C.  The Company hereby warrants and represents that the undertakings of payment indemnification and maintenance of such insurance coverage for the President set out above are not in conflict with the charter of the Company or its By-Laws or with any validly existing agreement or other proper corporate action of the Company.

 

2

 

 

7.  Termination.

 

A.  Termination by the Company other than for Material or Just Cause.

 

If the Company shall terminate the President's employment during the term of employment for other than a material breach of this Agreement or “just cause”, as herein defined, the President shall have no obligation to seek other employment in mitigation of damages in respect of any period following the date of such termination and the President shall be entitled to receive from the Company the full base salary to which he is then entitled to the end of the term of employment which shall be payable to the President in monthly installments without regard to, or reduction because of, any other compensation or income which the President receives or is entitled to receive whether from the Company or otherwise. It is stipulated that any payments made in accordance with the foregoing shall be paid to and received by the President as liquidated damages for the unwarranted termination of his employment and not as penalties and he shall be entitled to receive no further sums under this Agreement except as such that have accrued as of the date of termination or as otherwise specifically provided in this Agreement. In view of the fact that the term of this Agreement is for three (3) years pursuant to the provisions of the aforesaid described Chapter 215 ILCS 5/245, it is contemplated that the payments provided to be made by virtue of this provision shall be completed at the expiration of three (3) years from the date of such termination.

 

It is further understood that coverage under the Home Office Employees’ Group Health Plan during the period when payments are being made under this Paragraph or Paragraph 7C will continue at the same price as if employment had continued.

 

B.  Termination by the Company for Material Breach or for Just Cause.

 

“Just cause” shall mean willful misconduct, dishonesty, conviction of a felony, habitual drunkenness or excessive absenteeism not related to illness. Should the President's employment be terminated for a material breach of this Agreement or for “just cause”, the Company shall be obligated to pay the President his then base salary only through the end of the month during which such termination occurs plus such other sums as are payable to the President under this Agreement and which have accrued as of the end of such month.

 

C.  Termination by the President.

 

Without prejudice to the provisions of Paragraph 1B of this Agreement, it is agreed that if during the term of employment the President’s duties are materially diminished he may at any time resign from his position as President and Chief Operating Officer of the Company after giving the Chief Executive Officer not less than sixty (60) days prior written notice of the effective date of his resignation. Any such resignation shall not be deemed to be a material breach by the President of this Agreement.

Supplied information:
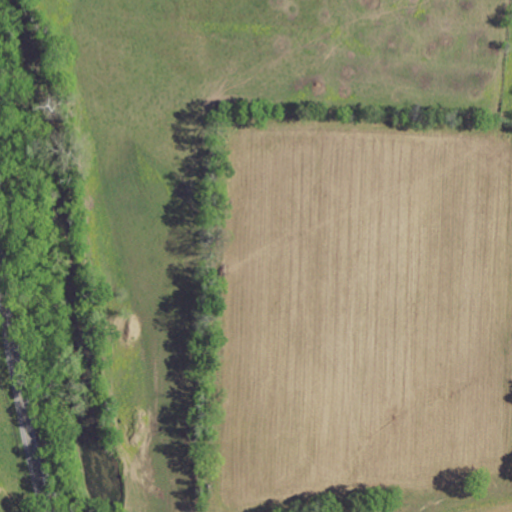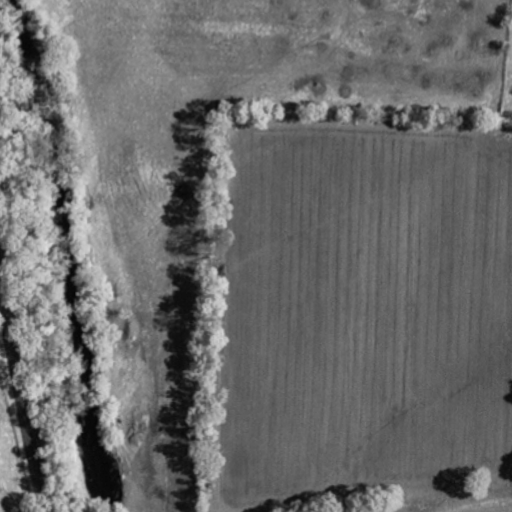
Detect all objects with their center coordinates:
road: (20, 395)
* * *
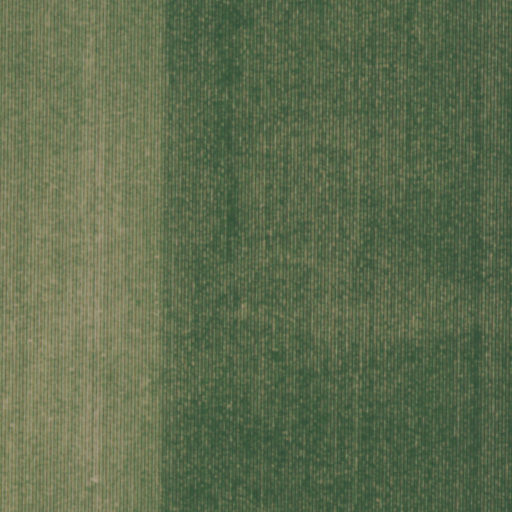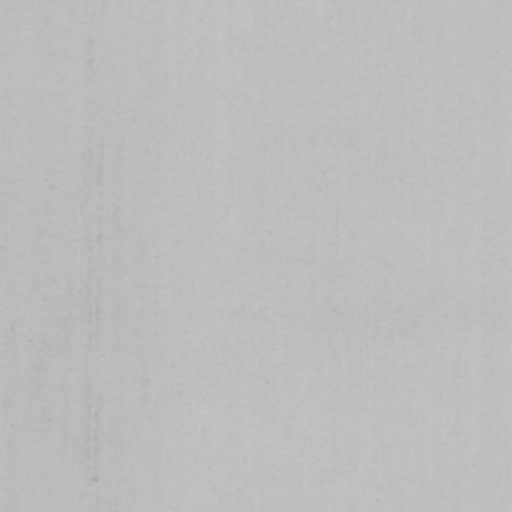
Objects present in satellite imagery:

What to do:
Carry the employment agreement forward from its final sentence, in the same contractual style. The data comes from a separate source unrelated to the employment agreement.

Output:
 

It is further agreed that upon such resignation, except for obligations of either party to the other which have accrued as of the date of the President's resignation or as otherwise specifically provided in this Agreement, the President shall be entitled to receive the compensation provided under Paragraph 7A of this Paragraph 7 as if such termination was by the Company other than for material breach or other just cause. It is provided, however, that the President's obligation of non-disclosure as provided in Paragraph 11 of this Agreement shall remain undiminished and in full force and effect and the obligation of the President under Paragraph 8 of this Agreement not to compete shall continue for the period during which payments continue to be made to the President under the provisions of Paragraph 7A.

 

3

 

 

8.  Non-Competition.

 

A.  Except as is otherwise provided in Paragraph 7C, it is agreed that during the term of employment and during any period in which the President is receiving compensation as provided in Paragraphs 4 and 7, the President will not without the prior approval of the Chairman of the Board become an officer, employee, agent, partner or director of any business enterprise which is in substantial direct competition (as defined below) with the Company or any subsidiary or affiliate of the Company, as the business of the Company or any subsidiary or affiliate may be constituted during the term of employment or at the termination thereof.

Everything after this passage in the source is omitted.